New Chinese National Security Law Brings Further Focus to Global Cybersecurity

On July 1, 2015, China’s top legislature adopted a new National Security Law (中华人民共和国国家安全法), highlighting cyber security and paving the way for a coordinated crisis management system.  The law aims to provide a general legislative framework to cover a wide range of areas, ranging from finance, politics, the military and cyber security to culture, ideology and religion.

The highlights of the legislation include:

• The State is to develop enhanced network and information security capabilities so as to prevent cyber and information security risks, and to ensure that core technology, critical infrastructure and key areas of information systems and security data are controllable (Article 25).
• The State is to establish a system and mechanisms for national security review and regulation on matters which affect or may affect foreign investment, key technologies, internet and network information technology products and services, as well as other significant matters which may affect national security (Article 59).
• The State is to strengthen the capacity of innovation and the development of indigenous key technologies, as well as strengthen the use of intellectual property rights (Article 24).

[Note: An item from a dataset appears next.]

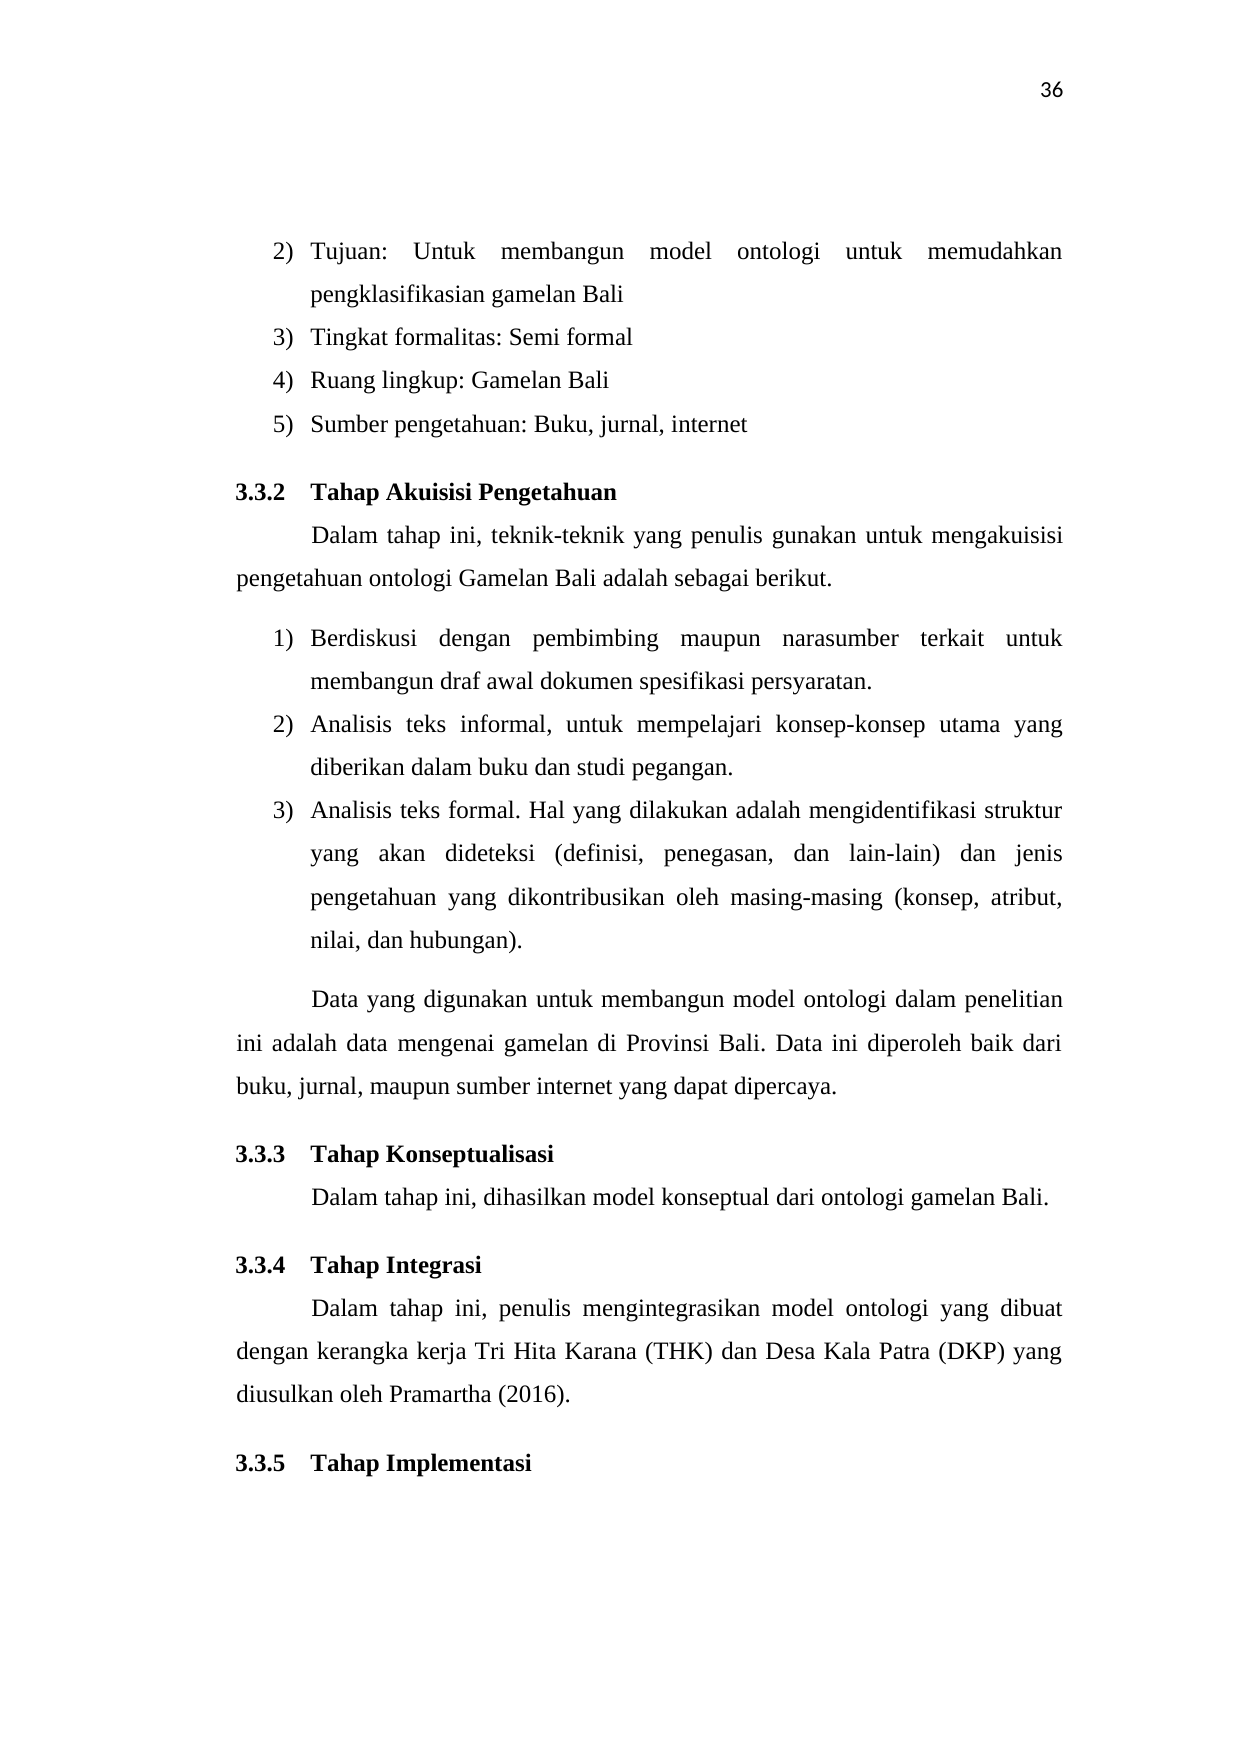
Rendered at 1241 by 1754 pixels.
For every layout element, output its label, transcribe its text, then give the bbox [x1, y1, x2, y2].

Critics have voiced concerns that the broad language of the legislation would create uncertainty for business interests as the legislation may allow the Chinese government to restrict foreign market access based on vague and overarching national security considerations.  This adds to concerns that the government may act to prevent government departments, the military and State-owned enterprises from using foreign-produced technology.

As adopted, the National Security Law lacks specific requirements to ensure that IT systems are secure and controllable, as well as details on the practical implementation of the proposed national security review system.  Accordingly, specific implementation rules are expected to be issued in the near future.